Not only my soul, but my house, can daily be kept under the sprinkling and cleansing of the blood. And each time I enter my door, in the light of heaven I may see it sprinkled with the blood of the Lamb. Parents and children stand under the cover and protection of the blood: the Lord is our keeper.

Every year in Israel parents had to renew the sprinkling. But the blood of the Lamb has been shed once for all. I can now each day again renew the consecration of my house to the Lord in the assurance of faith; the blood saves me and my children. In this faith I may confidently expect that the wondrous redemption of the blood will exercise its full and mighty influence until all our domestic life and its relations be sanctified, our house be wholly the Lord’s, and each child be consciously and confessedly one of His redeemed.

To this end I must notice carefully how God commanded the parents to teach these things to their children (Ex. 12:26; 13:14). “The grace of God that bringeth salvation teacheth us.” What is secured to the child in redemption must be made his own in free and personal appropriation. And this cannot be without his knowing it. The children were to be taught that they belonged to the redeemed people, that they belonged to the redeeming God. The parent was to act not only as priest and thus, in a sense, as mediator, but also as prophet and teacher. As he had dealt for the child with God in the blood-sprinkling, so he was to deal for God with the child in the instructions he gave them, to make them know and love the God who accepted them before ever they knew Him!

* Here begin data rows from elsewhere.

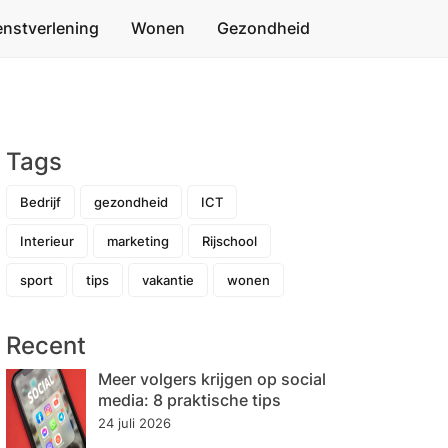
enstverlening
Wonen
Gezondheid
Tags
Bedrijf
gezondheid
ICT
Interieur
marketing
Rijschool
sport
tips
vakantie
wonen
Recent
Meer volgers krijgen op social
media: 8 praktische tips
24 juli 2026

One thing more is deserving of very special note. Every year the believing Israelite was to sprinkle the doorposts with blood, so testifying that it was only in the blood that he and his house could stand before God; he was also to write upon these same blood-sprinkled doorposts the words of God’s law (Deut. 6:7-9). In all the going-out and coming-in of his children, these words were ever to meet their eye. The freedom of Egypt’s bondage and Egypt’s curse was a freedom to serve God. God wills to be not only trusted but obeyed. It is “unto obedience and the sprinkling of the blood of Christ” that we have been chosen. The doorposts sprinkled with the blood and inscribed with the words of the law remind me of the blessed oneness of faith and obedience, liberty and service. I would in the the joy of the great redemption train and educate my children to know, love and keep the commands of their God. Day by day, in faith and prayer, in teaching and living, I would seek to set before them the blessedness of a faith that freely accepts all that God gives, with a surrender that gives all He claims.

“A lamb for an house” – I pray that God’s Holy Spirit will reveal in its full power all the truths that cluster round this blessed word. A father redeemed by the blood; his children through him and with him partaking of the sprinkling; the father, God’s minister every year anew to sprinkle the house; the father, God’s witness and messenger to the children to teach them of this precious blood and of the God it reveals; the blood-sprinkled doorposts inscribed with the words of God’s law — such is God’s wondrous provision for getting full possession of His people.


Andrew Murray (1828—1917)

Murray was born in South Africa, the son of Andrew Murray Sr., a Scottish Presbyterian missionary serving with the Dutch Reformed Church. He was sent home to attend college in Aberdeen and then on to the Netherlands for theological studies. While in the Netherlands, he and his brother joined a revival movement known as Het Reveil (“The revival” or “awakening”), a burden that he maintained for the rest of his life. Upon graduation he was ordained in the Dutch Reformed Church and returned to South Africa. He married Emma Rutherford and they had eight children.

During his years of ministry Andrew Murray held four pastorates, served as a leader in several Christian evangelistic organizations, and carried out an international conference ministry. He made a marked impression when he spoke at the famed Keswick Convention in England and Northfield Bible Conference in the United States.

His most enduring legacy, however, is in his writings. He penned more than 240 books, many of which continue to be reprinted to the present day. Combined sales are in the multipled millions of copies.